И все-таки, видя и сознавая это и думая об этом какими-то клочками мыслей, обрывочно, в перебивку скользившими в нем, он продолжал ползти навстречу пулям. Уже не отвага вела его, отваги в нем сохранилось так мало, что она не способна была им управлять, двигать, – вело другое, более серьезное, весомое. То, что удерживало на этом поле побоища и всех других, не позволяло покинуть свои места и повернуть вспять, обратиться в бегство ради спасения своих жизней. И не только удерживало, но и давало силы все еще бороться, мужественно принимать смерть и раны, снова и снова пытаться исполнить задачу, которая была назначена полкам, хотя полная безнадежность такой борьбы, увиденная и осознанная Платоновым только что, здесь, на этом поле под городом, была давно уже для всех ясна.

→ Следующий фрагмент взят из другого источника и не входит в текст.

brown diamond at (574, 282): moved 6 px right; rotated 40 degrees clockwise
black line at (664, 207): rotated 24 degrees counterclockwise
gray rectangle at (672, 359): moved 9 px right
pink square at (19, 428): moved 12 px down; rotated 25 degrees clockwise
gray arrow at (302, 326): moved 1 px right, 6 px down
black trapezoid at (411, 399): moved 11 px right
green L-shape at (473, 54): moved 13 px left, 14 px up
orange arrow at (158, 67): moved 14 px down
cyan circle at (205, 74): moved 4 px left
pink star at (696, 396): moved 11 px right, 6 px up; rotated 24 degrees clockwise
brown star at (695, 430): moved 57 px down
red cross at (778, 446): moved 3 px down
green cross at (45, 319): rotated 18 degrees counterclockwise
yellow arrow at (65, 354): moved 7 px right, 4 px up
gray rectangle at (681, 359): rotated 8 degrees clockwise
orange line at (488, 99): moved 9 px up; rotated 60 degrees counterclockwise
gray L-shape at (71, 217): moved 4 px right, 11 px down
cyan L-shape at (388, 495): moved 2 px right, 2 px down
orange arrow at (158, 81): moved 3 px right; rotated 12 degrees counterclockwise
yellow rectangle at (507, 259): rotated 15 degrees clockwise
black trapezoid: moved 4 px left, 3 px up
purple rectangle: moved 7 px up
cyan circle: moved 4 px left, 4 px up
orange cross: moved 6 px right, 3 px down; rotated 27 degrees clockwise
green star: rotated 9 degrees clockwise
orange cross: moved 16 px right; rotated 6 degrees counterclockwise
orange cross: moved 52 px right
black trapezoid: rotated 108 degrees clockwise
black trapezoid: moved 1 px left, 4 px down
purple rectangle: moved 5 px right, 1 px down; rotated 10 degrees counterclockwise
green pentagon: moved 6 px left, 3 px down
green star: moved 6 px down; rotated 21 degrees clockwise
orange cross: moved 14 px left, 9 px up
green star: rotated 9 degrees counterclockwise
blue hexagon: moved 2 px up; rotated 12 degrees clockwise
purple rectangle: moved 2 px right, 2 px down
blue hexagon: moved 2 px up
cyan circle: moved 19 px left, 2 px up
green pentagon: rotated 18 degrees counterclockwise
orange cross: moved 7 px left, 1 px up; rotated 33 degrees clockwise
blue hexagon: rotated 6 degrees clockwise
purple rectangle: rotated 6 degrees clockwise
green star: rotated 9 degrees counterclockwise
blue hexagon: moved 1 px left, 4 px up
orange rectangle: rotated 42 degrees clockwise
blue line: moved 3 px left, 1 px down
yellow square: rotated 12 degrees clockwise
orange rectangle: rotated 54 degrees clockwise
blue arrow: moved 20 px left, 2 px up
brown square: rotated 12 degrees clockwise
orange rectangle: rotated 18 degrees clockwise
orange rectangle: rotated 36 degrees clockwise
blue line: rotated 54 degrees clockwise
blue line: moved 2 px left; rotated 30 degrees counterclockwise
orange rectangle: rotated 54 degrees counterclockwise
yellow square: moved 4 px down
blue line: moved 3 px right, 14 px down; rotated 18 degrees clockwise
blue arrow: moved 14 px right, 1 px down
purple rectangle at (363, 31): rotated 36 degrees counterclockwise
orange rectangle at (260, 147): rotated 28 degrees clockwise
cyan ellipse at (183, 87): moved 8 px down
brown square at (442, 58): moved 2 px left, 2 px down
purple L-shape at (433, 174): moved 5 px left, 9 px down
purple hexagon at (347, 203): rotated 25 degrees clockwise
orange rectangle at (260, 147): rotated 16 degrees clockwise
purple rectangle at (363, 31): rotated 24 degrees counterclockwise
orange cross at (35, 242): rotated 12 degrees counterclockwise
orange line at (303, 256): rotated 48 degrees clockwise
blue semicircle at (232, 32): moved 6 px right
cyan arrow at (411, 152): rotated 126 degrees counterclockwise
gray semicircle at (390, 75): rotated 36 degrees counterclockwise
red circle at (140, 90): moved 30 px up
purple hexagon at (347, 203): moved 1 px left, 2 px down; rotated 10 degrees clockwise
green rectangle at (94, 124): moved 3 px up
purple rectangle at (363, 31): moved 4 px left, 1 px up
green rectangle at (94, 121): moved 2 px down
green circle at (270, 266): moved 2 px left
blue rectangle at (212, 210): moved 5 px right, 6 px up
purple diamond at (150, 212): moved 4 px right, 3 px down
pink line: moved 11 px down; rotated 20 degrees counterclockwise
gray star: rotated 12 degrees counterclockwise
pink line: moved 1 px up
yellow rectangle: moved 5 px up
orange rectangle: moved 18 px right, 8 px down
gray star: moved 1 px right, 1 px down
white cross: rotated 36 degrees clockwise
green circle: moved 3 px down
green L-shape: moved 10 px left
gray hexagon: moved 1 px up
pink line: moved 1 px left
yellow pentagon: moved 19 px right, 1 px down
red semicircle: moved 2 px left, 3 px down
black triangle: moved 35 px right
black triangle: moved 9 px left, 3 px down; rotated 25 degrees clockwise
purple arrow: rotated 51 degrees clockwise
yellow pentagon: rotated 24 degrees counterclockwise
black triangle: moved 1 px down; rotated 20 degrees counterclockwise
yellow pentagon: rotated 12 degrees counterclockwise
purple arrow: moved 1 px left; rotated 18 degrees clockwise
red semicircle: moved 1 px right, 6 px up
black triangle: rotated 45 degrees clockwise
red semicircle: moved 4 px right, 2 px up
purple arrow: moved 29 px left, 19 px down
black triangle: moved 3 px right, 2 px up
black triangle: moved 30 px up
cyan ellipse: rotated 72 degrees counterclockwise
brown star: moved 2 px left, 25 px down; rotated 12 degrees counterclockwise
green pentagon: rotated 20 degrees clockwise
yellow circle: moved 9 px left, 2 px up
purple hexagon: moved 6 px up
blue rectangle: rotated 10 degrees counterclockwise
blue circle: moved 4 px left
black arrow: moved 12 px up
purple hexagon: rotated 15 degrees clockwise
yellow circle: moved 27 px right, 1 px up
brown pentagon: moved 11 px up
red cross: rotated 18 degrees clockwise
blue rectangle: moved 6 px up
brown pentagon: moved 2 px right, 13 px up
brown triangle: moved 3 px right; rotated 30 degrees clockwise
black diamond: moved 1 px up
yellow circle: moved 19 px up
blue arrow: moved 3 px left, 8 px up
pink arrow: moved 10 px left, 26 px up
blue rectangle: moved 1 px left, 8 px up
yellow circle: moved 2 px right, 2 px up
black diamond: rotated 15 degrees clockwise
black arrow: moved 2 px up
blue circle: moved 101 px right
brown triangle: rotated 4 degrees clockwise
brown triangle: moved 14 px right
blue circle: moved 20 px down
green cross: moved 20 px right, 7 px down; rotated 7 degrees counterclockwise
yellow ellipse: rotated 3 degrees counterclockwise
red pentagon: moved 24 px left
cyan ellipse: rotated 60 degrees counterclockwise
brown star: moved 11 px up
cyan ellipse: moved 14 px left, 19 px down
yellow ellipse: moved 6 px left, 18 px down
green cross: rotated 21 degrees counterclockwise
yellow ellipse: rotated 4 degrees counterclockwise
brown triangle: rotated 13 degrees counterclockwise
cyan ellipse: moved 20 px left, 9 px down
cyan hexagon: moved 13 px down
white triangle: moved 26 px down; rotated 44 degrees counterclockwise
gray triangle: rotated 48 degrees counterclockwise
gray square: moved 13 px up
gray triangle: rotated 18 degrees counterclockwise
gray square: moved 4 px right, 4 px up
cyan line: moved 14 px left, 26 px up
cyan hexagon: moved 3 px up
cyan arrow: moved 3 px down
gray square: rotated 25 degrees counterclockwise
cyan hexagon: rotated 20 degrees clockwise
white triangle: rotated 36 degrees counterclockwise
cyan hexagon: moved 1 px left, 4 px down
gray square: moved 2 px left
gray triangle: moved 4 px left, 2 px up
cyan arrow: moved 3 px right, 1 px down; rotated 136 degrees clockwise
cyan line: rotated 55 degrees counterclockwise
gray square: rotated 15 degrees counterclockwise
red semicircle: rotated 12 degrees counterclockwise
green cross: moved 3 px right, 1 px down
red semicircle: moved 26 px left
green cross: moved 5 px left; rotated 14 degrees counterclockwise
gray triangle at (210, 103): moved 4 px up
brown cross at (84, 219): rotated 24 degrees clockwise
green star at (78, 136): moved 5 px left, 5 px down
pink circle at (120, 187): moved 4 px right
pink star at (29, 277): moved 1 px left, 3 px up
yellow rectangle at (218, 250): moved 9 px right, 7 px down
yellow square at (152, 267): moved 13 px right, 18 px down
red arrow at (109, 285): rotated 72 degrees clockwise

Пусть не нужен его провод, – лихорадочно билось внутри Платонова вместе с гулом крови, громким стуком сердца, пусть напрасны усилия, пусть напрасны, ни для чего, продолжающиеся смерти и раны, пускай ничего не вышло из дела, потому что у кого-то оказались плохие головы, но он свое – маленькое, рядовое, что составляет его долг, его долю, его службу – отслужит полностью, до конца. Или сколько успеет, сколько ему будет отпущено. Хотя бы только затем, чтобы потом не за что было себя упрекнуть, чтобы совесть его и честь его воинская остались чисты, на какой бы строгий суд ни пришлось им предстать...
Не известно, как долго бы еще он полз и нашел бы он вообще командный центр батальона, если бы ему не попался старый кабель – он и привел Платонова в обширную воронку от полутонной авиабомбы, где находилось батальонное и полковое начальство с командиром полка. Это было уже его чуть ли не пятое место за время боя, самое близкое к переднему краю и самое опасное. Но зато оно вполне отвечало характеру командира и поэтому вполне его устраивало.
Добравшись наконец до укрытия, Платонов нырнул в него, как ныряют в воду, головою вниз, даже не успев ясно разглядеть, что у него перед глазами, и точно мешок свалился прямо в гущу находившихся в воронке людей.
Командир батальона только что ползал в одну из рот, пытался поднять ее и подойти с нею к больнице, но это не удалось, комбат получил ранение и вернулся. Он сидел, привалившись спиною к скосу воронки, упершись в землю для крепости руками и приподняв одну ногу, без сапога и портянки, до синеватости белую на фоне темно-коричневой глины. Галифе было распорото выше колена, боец-санитар с медицинской сумкой на боку наматывал на всю длину голени широкий бинт.